I do not see the usage of unique in your example.

Does that mean the error you're reporting ("X mutations have a wrong reference base") is independent of (any) of the unique commands? Did you check the help of dndscv()?

ADD REPLY • link 5.2 years ago by Friederike 8.9k

0

Entering edit mode

Everything happened when I tried to remove duplicates; I run these package with original file successfully

ADD REPLY • link 5.2 years ago by zizigolu ★ 4.3k

score 1 · Answer 1 · 2019-02-18

1

Entering edit mode

5.2 years ago

Friederike 8.9k

then:

read in the original file into R
use unique(df)
use that dndscv function

and show the entire code and error messages here.
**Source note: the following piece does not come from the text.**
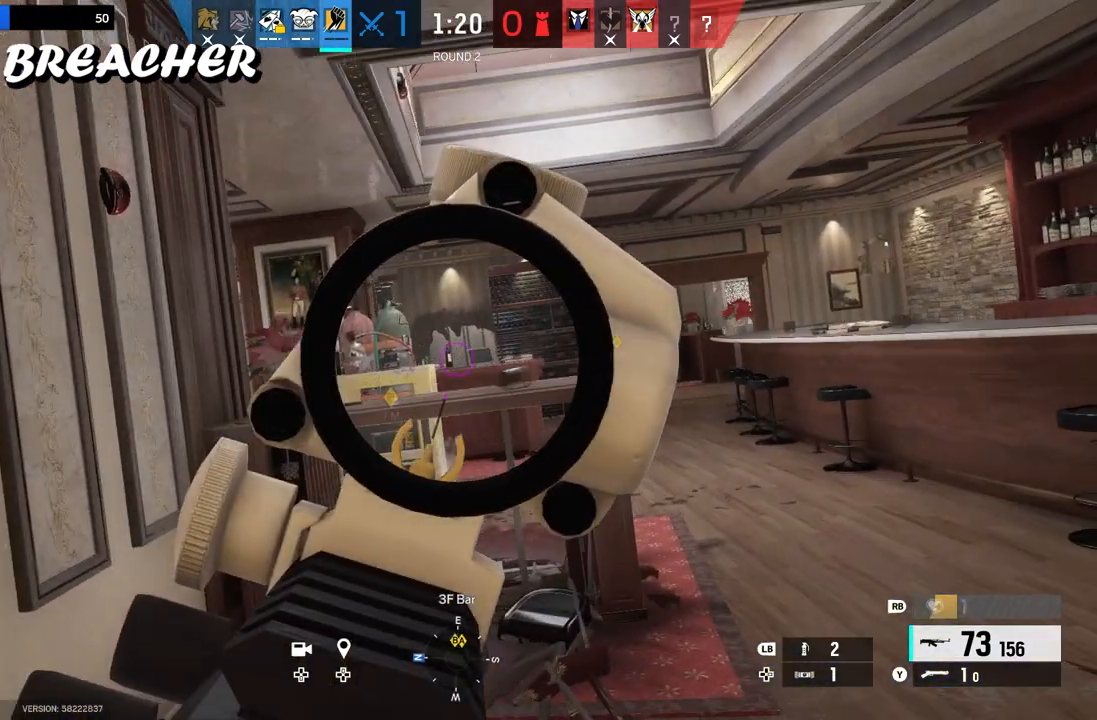
{"buttons": ["L2"], "left_stick": "right", "right_stick": "center", "events": [[117, "left_stick", "left"], [300, "left_stick", "right"]]}
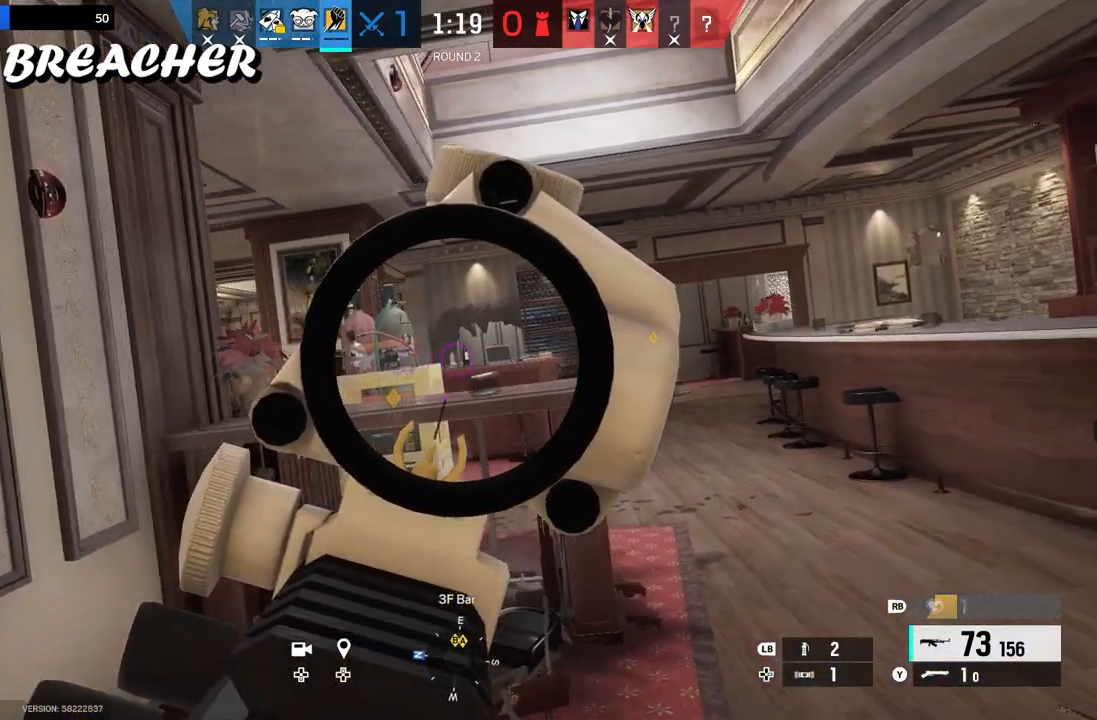
{"buttons": ["L2"], "left_stick": "right", "right_stick": "left", "events": [[467, "right_stick", "left"]]}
ADD COMMENT • link 5.2 years ago by Friederike 8.9k

0

Entering edit mode

Sorry, after using unique(df) software worked, thank you

ADD REPLY • link 5.2 years ago by zizigolu ★ 4.3k

score 1 · Answer 2 · 2019-02-19

1

Entering edit mode

5.2 years ago

zx8754 11k

There error message from dndscv is not about unique issue. Do not remove duplicates, dndscv keeps only one mutation per gene, regardless of number of sample numbers.

The error is about the genome assembly/species, i.e., positions and ref/alts do not match with dndscv database. Because it is not the same genome, dndscv is discovering more mutations than expected: "exceeding the limit of mutations per gene"

From manuals, ensure you are using "GRCh37/hg19 human genome":

By default, dNdScv assumes that mutation data is mapped to the GRCh37/hg19 assembly of the human genome. Users interested in trying dNdScv on a different set of transcripts, a different assembly or a different species can follow this tutorial.

ADD COMMENT • link 5.2 years ago by zx8754 11k

3

Entering edit mode

Hello. Just a small clarification regarding the sentence:

Do not remove duplicates, dndscv keeps only one mutation per gene, regardless of number of sample numbers

dNdScv does not only keep one mutation per gene. By default, the dndscv function keeps up to 3 mutations per gene per sample. This can be changed using the optional parameter "max_muts_per_gene_per_sample" (see: ? dndscv). The reason for this is to protect dndscv against an inadequate annotation of clusters of mutations by the user. For example, imagine that a simple kataegis event introduces 10 mutations in a gene in a given sample. This may be look like high mutation recurrence in a gene, while in reality this is just a single event. Such events should not be annotated as independent mutations but as a complex mutation, but the "max_muts_per_gene_per_sample=3" by default protects the method against misannotation.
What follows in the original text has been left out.